▸ Activity:
All lines from the opening of the data to the line containing "Pillay Engineering College, Nagapattinam, both" must be returned unchanged, and only those lines.

▸ Material for this exercise:
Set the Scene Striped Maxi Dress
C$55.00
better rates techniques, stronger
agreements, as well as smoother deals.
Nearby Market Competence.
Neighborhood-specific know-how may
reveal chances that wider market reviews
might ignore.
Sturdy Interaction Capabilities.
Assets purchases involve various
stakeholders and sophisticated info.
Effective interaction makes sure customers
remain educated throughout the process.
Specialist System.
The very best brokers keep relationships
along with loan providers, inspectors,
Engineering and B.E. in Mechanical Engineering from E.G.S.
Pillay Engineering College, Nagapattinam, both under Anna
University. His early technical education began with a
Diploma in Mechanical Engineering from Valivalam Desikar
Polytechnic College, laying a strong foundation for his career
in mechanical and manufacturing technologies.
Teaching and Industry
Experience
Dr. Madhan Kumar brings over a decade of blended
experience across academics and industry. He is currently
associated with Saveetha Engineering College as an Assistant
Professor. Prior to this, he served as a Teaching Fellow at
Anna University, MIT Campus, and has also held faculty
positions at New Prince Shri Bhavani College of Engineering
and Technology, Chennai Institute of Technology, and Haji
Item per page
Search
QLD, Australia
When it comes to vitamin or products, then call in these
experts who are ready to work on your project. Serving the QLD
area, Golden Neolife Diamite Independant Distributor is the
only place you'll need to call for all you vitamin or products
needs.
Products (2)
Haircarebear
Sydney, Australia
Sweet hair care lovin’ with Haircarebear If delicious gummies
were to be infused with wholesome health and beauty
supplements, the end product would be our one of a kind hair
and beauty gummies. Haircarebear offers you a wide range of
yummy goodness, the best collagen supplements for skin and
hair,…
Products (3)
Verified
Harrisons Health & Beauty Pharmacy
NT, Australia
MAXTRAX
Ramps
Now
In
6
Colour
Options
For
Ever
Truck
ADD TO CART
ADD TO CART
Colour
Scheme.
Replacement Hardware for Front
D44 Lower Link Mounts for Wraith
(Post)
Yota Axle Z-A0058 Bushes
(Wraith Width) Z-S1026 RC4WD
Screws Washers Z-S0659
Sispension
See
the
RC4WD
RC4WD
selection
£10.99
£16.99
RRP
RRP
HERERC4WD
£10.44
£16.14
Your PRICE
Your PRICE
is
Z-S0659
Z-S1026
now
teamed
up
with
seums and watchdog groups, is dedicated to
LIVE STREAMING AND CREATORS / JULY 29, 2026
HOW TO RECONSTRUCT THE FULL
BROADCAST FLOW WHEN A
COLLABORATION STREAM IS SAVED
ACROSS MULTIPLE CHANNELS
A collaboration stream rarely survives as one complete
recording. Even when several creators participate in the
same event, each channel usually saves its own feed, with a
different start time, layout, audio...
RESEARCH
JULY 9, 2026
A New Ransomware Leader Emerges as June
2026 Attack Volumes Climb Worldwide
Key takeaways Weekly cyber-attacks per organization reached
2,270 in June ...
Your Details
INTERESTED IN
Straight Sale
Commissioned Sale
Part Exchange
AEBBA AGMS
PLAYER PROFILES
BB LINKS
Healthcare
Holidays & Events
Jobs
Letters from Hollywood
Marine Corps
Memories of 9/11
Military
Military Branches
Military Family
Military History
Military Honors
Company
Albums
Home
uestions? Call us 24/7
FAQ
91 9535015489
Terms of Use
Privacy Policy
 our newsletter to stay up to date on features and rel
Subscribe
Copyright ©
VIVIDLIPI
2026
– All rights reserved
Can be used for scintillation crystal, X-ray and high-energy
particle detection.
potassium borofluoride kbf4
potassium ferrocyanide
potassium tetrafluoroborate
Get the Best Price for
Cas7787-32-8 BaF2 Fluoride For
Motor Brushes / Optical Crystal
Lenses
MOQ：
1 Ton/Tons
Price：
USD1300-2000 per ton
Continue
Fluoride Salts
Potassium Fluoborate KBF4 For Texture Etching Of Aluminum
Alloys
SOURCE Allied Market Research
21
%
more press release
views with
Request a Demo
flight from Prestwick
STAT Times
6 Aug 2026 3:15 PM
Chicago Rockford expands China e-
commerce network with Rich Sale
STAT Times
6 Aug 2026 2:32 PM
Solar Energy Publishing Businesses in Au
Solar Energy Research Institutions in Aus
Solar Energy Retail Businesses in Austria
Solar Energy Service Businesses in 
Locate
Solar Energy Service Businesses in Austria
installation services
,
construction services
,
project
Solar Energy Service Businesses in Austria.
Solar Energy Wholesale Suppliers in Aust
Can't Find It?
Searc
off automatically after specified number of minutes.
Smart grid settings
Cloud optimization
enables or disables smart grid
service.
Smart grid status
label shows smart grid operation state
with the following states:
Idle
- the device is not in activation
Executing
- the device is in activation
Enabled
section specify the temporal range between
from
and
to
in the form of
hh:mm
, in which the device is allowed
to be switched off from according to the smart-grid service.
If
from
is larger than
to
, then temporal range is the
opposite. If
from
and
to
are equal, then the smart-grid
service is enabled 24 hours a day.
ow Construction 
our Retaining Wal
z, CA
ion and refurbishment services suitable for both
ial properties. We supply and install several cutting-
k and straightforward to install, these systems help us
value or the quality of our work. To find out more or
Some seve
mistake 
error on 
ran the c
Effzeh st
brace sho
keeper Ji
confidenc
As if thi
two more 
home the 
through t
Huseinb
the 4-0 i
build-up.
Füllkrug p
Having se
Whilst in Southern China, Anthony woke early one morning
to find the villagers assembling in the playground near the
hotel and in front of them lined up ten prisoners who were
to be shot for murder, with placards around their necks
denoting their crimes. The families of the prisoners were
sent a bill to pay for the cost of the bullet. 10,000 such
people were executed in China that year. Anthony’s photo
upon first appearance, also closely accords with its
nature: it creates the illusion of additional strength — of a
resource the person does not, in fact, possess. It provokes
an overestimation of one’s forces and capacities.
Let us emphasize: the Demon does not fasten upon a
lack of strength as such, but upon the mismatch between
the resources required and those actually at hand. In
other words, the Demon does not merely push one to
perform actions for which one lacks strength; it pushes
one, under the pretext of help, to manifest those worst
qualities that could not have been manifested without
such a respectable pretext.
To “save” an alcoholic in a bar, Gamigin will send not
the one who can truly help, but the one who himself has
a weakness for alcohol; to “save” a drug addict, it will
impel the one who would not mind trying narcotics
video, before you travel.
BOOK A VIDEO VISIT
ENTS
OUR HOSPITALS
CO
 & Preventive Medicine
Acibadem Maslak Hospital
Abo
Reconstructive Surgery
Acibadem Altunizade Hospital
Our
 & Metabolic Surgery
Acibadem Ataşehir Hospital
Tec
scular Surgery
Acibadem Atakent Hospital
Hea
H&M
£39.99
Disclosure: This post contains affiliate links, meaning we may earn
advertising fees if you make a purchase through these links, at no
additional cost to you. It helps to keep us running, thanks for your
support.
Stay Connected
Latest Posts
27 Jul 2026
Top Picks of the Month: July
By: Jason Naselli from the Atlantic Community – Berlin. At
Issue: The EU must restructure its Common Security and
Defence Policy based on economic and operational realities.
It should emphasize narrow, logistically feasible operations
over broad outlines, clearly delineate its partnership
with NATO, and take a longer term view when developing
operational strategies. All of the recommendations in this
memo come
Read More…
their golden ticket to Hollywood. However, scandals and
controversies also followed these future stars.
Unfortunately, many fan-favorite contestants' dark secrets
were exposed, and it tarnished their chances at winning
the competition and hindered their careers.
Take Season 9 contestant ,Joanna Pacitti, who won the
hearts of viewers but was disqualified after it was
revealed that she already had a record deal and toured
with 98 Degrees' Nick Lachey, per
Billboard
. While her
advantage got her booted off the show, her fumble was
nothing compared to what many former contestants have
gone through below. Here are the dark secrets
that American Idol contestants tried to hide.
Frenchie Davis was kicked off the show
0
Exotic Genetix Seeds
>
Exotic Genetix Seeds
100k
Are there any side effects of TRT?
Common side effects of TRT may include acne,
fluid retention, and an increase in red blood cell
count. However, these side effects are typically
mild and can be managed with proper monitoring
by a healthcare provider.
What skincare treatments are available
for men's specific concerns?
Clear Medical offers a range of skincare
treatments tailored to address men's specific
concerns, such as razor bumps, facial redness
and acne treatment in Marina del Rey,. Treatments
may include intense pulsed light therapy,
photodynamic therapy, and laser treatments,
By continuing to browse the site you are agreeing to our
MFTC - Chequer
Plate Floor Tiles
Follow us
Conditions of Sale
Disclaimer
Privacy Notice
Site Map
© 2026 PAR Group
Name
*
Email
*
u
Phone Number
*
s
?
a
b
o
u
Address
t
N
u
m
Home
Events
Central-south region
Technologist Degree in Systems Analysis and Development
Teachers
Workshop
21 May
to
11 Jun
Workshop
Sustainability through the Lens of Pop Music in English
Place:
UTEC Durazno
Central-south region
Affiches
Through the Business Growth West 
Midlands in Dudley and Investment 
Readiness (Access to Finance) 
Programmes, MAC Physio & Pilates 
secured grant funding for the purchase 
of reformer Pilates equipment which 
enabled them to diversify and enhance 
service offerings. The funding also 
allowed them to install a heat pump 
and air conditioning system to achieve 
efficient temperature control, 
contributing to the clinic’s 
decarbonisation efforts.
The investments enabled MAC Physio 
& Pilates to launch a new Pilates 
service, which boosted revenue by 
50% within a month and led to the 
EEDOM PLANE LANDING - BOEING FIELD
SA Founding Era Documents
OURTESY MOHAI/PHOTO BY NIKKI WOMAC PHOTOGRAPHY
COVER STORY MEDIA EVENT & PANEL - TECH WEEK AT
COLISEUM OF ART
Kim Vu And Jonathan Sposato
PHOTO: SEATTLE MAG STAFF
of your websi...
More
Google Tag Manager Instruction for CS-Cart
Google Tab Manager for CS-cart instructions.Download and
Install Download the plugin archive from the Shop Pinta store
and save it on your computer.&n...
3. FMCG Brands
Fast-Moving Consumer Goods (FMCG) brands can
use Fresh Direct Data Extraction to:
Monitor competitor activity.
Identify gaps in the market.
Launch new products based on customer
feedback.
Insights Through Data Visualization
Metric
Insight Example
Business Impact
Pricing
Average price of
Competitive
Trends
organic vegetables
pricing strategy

▸ Solution to this exercise:
Set the Scene Striped Maxi Dress
C$55.00
better rates techniques, stronger
agreements, as well as smoother deals.
Nearby Market Competence.
Neighborhood-specific know-how may
reveal chances that wider market reviews
might ignore.
Sturdy Interaction Capabilities.
Assets purchases involve various
stakeholders and sophisticated info.
Effective interaction makes sure customers
remain educated throughout the process.
Specialist System.
The very best brokers keep relationships
along with loan providers, inspectors,
Engineering and B.E. in Mechanical Engineering from E.G.S.
Pillay Engineering College, Nagapattinam, both under Anna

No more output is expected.